Is that male subadult? Unfortunately, he won't grow the leg back all the way(Possibly very very skinny leg), but he should be able to molt properly.

By the way, is that P.W? It looks like a hybrid of PO and PW, but seems to have more PW characteristics. :lol:


----------



## Kruszakus (Nov 7, 2007)

It usually takes 4-5 molts to regenerate a leg, sometimes even more - so I would not count on that.

My friend has H. Coronatus that lost its leg during the final moult - no harm done, it is still alive and kicking.


----------



## macro junkie (Nov 7, 2007)

asdsdf said:


> Is that male subadult? Unfortunately, he won't grow the leg back all the way(Possibly very very skinny leg), but he should be able to molt properly.By the way, is that P.W? It looks like a hybrid of PO and PW, but seems to have more PW characteristics. :lol:


i got it from http://www.insectstore.com/ and hes giving me a full refund..just one of those things i guees..hes very alive tho and has eating 3 of these flys sinse yesterday..lol

Click here to veiw ful size image


----------



## joossa (Nov 9, 2007)

^Awesome picture!


----------



## Mantida (Nov 9, 2007)

That's a breathtaking photo. You really should go professional. :lol:


----------



## Galactic Lord Xenu (Nov 11, 2007)

Kruszakus said:


> My friend has H. Coronatus that lost its leg during the final moult - no harm done, it is still alive and kicking.

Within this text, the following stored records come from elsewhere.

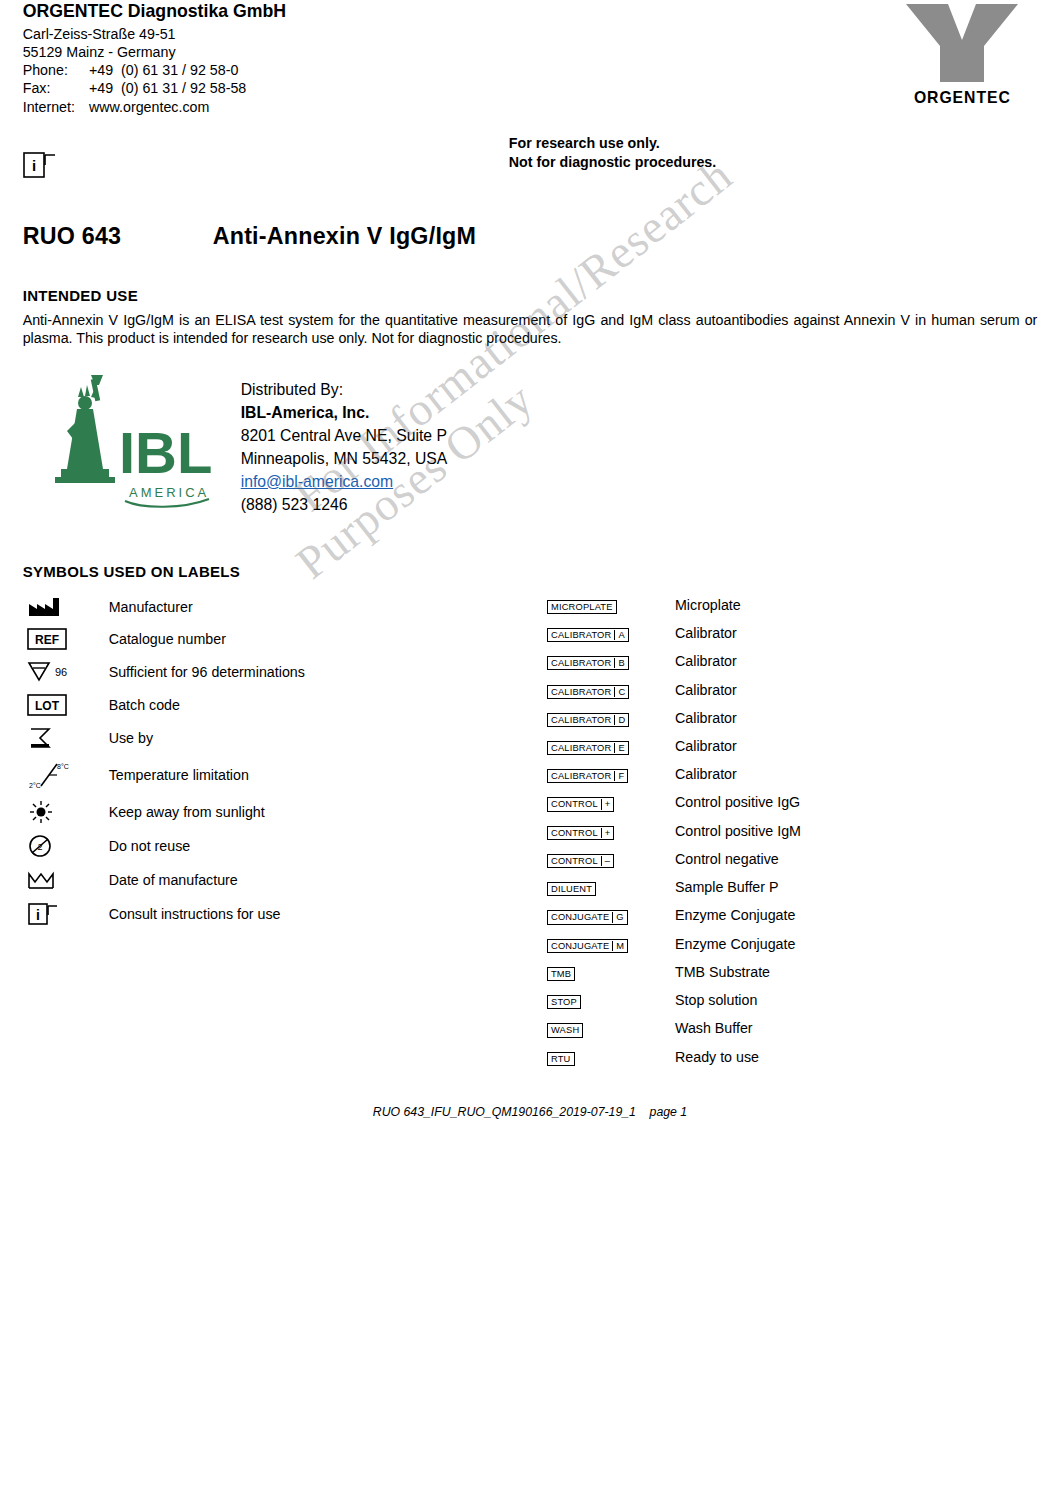For Informational/ResearchPurposes Only
ORGENTEC Diagnostika GmbH
Carl-Zeiss-Straße 49-51
55129 Mainz - Germany
| Phone: | +49 (0) 61 31 / 92 58-0 |
| Fax: | +49 (0) 61 31 / 92 58-58 |
| Internet: | www.orgentec.com |
ORGENTEC
i
For research use only.
Not for diagnostic procedures.
RUO 643 Anti-Annexin V IgG/IgM
INTENDED USE
Anti-Annexin V IgG/IgM is an ELISA test system for the quantitative measurement of IgG and IgM class autoantibodies against Annexin V in human serum or plasma. This product is intended for research use only. Not for diagnostic procedures.
IBL AMERICA
Distributed By:
IBL-America, Inc.
8201 Central Ave NE, Suite P
Minneapolis, MN 55432, USA
info@ibl-america.com
(888) 523 1246
SYMBOLS USED ON LABELS
| | Manufacturer |
| REF | Catalogue number |
| 96 | Sufficient for 96 determinations |
| LOT | Batch code |
| | Use by |
| 2°C 8°C | Temperature limitation |
| | Keep away from sunlight |
| 2 | Do not reuse |
| | Date of manufacture |
| i | Consult instructions for use |
| MICROPLATE | Microplate |
| CALIBRATOR A | Calibrator |
| CALIBRATOR B | Calibrator |
| CALIBRATOR C | Calibrator |
| CALIBRATOR D | Calibrator |
| CALIBRATOR E | Calibrator |
| CALIBRATOR F | Calibrator |
| CONTROL + | Control positive IgG |
| CONTROL + | Control positive IgM |
| CONTROL – | Control negative |
| DILUENT | Sample Buffer P |
| CONJUGATE G | Enzyme Conjugate |
| CONJUGATE M | Enzyme Conjugate |
| TMB | TMB Substrate |
| STOP | Stop solution |
| WASH | Wash Buffer |
| RTU | Ready to use |
RUO 643_IFU_RUO_QM190166_2019-07-19_1 page 1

Eh, I'd have to say it ain't kicking as much...


----------



## Andrew (Nov 11, 2007)

Most people here are saying it takes a few molts to regenerate a leg...is this from personal experience? I had a young(~L3) _C. gemmatus_ that regenerated a leg in only one molt, and it was nearly indistinguishable from the other legs. Maybe younger mantids are quicker/better at regenerating a limb?


----------



## macro junkie (Nov 11, 2007)

that would be great if it did..we will see..oh i would love to go pro..not that easy tho..i started up my web site and im planning on buying a a3 printer 1000$ in few weeks..il then have a buy now feature and option to have them framed..apart from that going pro is very hard in this type of work..if your a great weeding photographer your get lots of business and become loaded..in this game shooting insects no one is really interested in it.its a great hobbie..i am a pro tho fomr 12 -6am..in my dreams..lol


----------



## idolomantis (Nov 20, 2007)

macro junkie said:


> i got it from http://www.insectstore.com/ and hes giving me a full refund..just one of those things i guees..hes very alive tho and has eating 3 of these flys sinse yesterday..lolClick here to veiw ful size image


very nice picture!!! what camera do you use?


----------



## Pelle (Nov 20, 2007)

idolomantis said:


> very nice picture!!! what camera do you use?


That's a silly question :blink:


----------



## ThorEH (Nov 20, 2007)

Pelle said:


> That's a silly question :blink:


Yes, but still we get it all the time


----------



## macro junkie (Nov 20, 2007)

canon 400d - mpe-65 mt-24ex.


----------